Geçtiğimiz günlerde düzenlenen BRICS zirvesinde Türkiye'nin Dışişleri Bakanı Hakan Fidan önemli açıklamalarda bulundu. Yapay zekanın hızla gelişmesi ve yaygınlaşmasıyla birlikte bu teknolojinin insanlık için bir tahakküm aracına dönüşme riski, global bir endişe kaynağı haline geldi. Bakan Fidan, yaptığı konuşmada, bu bağlamda gerekli tedbirlerin alınması gerektiğinin altını çizdi. Zirvenin diğer katılımcılarının da etkin katılımıyla gerçekleşen bu oturumda, yapay zekanın yönetimi ve gözetimi konusunda uluslararası iş birliğinin gerekliliği üzerine detaylı görüşmeler yapıldı.

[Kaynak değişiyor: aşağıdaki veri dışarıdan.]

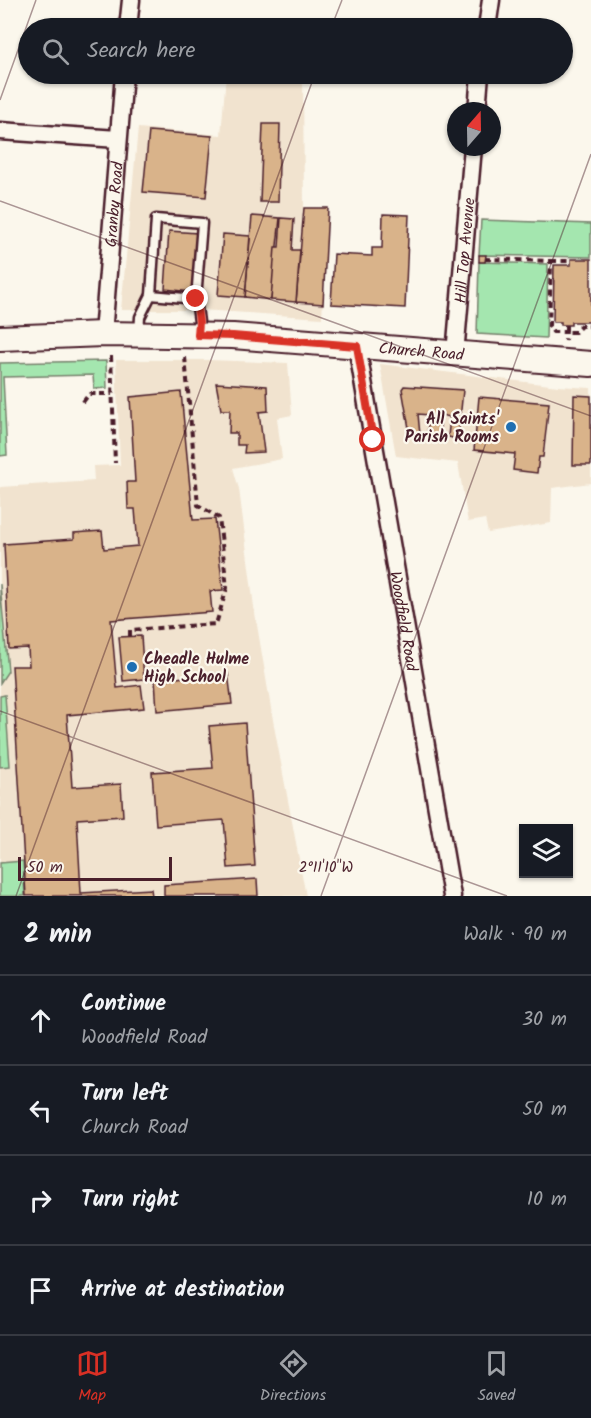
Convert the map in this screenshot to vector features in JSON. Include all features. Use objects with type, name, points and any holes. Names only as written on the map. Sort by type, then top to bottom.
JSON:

Yapay zeka teknolojileri, insanların hayatını kolaylaştıran, sağlık, tarım, ulaşım ve pek çok sektörde devrim yaratabileceği söylenen bir potansiyele sahip. Ancak bu teknolojinin istismar edilmesi durumunda, güvenlik açıkları, etik sorunlar ve sosyal adaletsizlik gibi birçok olumsuz sonuç doğurabileceğini ifade eden Bakan Fidan, "Yapay zekanın tahakküm aracına dönüşmemesi için global ölçekte tedbirler alınmalıdır," dedi. Gelişmiş ülkelerin yapay zeka üzerindeki hâkimiyeti, gelişmekte olan ülkeler için ciddi tehditler içerebilir. Bu bağlamda, BRICS ülkeleri, aralarındaki iş birliğini artırarak fitne unsurlarına karşı durmayı hedefliyorlar.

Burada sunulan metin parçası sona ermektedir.